§ **PROBLEM TO WORK ON**: When you reach the line containing "shows no significant" in the entries below, start writing out each line exactly, and stop after the line containing "histopathology image reveals".

Recorded data

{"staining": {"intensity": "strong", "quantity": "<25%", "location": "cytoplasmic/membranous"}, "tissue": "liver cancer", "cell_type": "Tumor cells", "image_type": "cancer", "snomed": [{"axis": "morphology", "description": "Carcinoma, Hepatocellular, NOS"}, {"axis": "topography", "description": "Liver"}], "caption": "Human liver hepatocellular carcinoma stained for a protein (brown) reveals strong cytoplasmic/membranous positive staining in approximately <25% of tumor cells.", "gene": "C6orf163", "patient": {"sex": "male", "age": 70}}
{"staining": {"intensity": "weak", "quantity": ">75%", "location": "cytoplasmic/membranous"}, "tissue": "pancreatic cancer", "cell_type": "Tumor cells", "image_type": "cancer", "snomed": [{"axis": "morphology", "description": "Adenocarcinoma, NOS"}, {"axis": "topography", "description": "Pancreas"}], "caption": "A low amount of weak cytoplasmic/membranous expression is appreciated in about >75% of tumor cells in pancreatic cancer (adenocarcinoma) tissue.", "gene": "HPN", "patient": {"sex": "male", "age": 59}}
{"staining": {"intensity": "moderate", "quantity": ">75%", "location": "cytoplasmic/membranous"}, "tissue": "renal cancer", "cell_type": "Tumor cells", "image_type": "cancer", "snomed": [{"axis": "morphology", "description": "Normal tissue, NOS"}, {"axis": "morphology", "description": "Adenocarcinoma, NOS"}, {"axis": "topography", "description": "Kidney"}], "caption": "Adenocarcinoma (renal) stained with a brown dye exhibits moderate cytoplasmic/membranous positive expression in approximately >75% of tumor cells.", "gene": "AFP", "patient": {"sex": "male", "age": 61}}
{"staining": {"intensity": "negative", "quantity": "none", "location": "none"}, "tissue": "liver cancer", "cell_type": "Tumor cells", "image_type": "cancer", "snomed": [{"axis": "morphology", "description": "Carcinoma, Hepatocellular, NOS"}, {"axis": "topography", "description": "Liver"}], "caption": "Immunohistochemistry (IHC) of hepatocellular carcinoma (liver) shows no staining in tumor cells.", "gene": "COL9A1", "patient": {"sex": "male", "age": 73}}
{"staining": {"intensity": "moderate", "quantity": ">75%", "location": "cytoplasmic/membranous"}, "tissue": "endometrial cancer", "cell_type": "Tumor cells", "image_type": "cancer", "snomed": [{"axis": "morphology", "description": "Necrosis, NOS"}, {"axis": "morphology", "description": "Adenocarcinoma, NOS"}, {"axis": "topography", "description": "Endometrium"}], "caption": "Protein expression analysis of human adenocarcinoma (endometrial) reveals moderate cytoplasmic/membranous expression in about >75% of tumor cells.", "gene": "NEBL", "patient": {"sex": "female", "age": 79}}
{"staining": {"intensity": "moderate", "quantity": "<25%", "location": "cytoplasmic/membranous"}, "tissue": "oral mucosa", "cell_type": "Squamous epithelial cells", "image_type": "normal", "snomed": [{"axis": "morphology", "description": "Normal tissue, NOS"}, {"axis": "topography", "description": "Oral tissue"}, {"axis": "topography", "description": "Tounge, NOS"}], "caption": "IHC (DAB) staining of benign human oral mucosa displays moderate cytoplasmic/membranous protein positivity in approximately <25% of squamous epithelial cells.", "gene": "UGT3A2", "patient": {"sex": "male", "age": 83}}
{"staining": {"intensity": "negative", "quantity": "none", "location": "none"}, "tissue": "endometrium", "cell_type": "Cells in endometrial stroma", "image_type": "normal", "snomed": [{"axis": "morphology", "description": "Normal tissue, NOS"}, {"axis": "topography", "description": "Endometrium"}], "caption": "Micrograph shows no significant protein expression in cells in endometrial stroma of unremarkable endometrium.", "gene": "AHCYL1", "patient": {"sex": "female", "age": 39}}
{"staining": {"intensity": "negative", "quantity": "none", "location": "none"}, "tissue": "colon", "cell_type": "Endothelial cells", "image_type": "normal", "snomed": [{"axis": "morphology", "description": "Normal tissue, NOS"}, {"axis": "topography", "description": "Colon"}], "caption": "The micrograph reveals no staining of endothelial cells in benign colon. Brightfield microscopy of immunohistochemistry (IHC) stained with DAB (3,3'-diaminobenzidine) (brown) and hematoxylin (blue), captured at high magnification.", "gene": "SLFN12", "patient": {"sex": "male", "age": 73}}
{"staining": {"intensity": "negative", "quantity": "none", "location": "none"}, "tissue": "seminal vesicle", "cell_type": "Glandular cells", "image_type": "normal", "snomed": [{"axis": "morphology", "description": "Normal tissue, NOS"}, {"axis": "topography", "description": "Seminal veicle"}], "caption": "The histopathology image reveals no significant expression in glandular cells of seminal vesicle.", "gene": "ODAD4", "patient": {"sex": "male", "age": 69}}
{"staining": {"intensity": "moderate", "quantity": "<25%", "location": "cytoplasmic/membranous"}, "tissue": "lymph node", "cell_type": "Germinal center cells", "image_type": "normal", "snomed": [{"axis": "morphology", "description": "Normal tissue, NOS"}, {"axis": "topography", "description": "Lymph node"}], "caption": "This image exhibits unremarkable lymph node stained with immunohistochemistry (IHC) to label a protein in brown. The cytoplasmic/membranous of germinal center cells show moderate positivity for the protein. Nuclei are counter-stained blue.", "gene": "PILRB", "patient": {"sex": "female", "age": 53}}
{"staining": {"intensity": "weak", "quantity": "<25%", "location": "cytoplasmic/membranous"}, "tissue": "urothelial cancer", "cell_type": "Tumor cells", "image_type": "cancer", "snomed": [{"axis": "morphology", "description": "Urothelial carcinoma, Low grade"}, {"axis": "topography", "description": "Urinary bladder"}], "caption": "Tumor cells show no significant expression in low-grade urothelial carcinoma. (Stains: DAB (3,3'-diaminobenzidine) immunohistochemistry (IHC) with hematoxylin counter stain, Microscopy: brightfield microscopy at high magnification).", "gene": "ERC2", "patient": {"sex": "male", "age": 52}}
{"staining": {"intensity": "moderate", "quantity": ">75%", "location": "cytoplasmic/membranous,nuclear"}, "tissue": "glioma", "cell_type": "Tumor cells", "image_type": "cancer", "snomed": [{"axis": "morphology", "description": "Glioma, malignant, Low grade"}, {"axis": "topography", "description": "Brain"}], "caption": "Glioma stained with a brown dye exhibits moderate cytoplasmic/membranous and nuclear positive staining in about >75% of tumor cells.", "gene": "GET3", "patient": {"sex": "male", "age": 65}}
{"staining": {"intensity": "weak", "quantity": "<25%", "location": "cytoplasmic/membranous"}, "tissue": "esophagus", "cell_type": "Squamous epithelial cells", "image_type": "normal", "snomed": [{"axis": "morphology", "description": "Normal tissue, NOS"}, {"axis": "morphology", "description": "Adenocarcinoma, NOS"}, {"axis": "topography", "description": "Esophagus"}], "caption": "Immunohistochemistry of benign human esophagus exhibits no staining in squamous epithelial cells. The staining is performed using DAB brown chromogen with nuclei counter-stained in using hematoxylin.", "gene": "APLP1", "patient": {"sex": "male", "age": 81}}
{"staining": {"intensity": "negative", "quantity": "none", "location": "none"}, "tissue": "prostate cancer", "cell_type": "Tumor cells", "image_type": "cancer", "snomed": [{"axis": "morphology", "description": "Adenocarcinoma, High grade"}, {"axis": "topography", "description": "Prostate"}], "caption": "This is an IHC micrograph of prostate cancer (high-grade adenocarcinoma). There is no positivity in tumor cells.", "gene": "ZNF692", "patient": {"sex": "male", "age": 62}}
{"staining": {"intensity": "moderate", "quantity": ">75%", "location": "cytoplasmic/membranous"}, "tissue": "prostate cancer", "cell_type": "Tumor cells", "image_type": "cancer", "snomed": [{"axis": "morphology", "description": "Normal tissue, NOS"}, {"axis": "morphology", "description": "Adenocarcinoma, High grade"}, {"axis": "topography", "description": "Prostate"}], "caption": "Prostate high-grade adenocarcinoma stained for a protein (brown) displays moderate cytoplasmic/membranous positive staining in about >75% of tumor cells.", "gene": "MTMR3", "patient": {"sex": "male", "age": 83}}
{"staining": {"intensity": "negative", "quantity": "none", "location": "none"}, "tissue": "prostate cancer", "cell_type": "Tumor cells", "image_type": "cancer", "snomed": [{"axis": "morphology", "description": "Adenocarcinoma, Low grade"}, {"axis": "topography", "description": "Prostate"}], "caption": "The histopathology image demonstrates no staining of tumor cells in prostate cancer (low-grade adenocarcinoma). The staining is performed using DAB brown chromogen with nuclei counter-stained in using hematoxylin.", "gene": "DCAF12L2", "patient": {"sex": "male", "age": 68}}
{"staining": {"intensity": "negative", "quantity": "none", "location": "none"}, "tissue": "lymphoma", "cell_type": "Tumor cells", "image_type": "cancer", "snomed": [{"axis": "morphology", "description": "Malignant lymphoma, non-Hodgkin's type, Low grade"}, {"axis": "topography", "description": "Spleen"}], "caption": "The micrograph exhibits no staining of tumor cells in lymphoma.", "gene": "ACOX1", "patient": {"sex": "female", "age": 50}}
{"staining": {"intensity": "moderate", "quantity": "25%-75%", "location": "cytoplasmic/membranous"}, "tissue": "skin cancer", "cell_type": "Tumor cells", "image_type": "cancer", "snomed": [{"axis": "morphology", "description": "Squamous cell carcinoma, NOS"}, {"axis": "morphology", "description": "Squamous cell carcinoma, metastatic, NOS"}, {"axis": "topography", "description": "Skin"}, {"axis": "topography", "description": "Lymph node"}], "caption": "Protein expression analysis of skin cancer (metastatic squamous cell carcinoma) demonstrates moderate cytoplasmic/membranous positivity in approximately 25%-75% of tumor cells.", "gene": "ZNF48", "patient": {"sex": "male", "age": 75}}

§ **RESULT FOR THIS TASK**:
{"staining": {"intensity": "negative", "quantity": "none", "location": "none"}, "tissue": "endometrium", "cell_type": "Cells in endometrial stroma", "image_type": "normal", "snomed": [{"axis": "morphology", "description": "Normal tissue, NOS"}, {"axis": "topography", "description": "Endometrium"}], "caption": "Micrograph shows no significant protein expression in cells in endometrial stroma of unremarkable endometrium.", "gene": "AHCYL1", "patient": {"sex": "female", "age": 39}}
{"staining": {"intensity": "negative", "quantity": "none", "location": "none"}, "tissue": "colon", "cell_type": "Endothelial cells", "image_type": "normal", "snomed": [{"axis": "morphology", "description": "Normal tissue, NOS"}, {"axis": "topography", "description": "Colon"}], "caption": "The micrograph reveals no staining of endothelial cells in benign colon. Brightfield microscopy of immunohistochemistry (IHC) stained with DAB (3,3'-diaminobenzidine) (brown) and hematoxylin (blue), captured at high magnification.", "gene": "SLFN12", "patient": {"sex": "male", "age": 73}}
{"staining": {"intensity": "negative", "quantity": "none", "location": "none"}, "tissue": "seminal vesicle", "cell_type": "Glandular cells", "image_type": "normal", "snomed": [{"axis": "morphology", "description": "Normal tissue, NOS"}, {"axis": "topography", "description": "Seminal veicle"}], "caption": "The histopathology image reveals no significant expression in glandular cells of seminal vesicle.", "gene": "ODAD4", "patient": {"sex": "male", "age": 69}}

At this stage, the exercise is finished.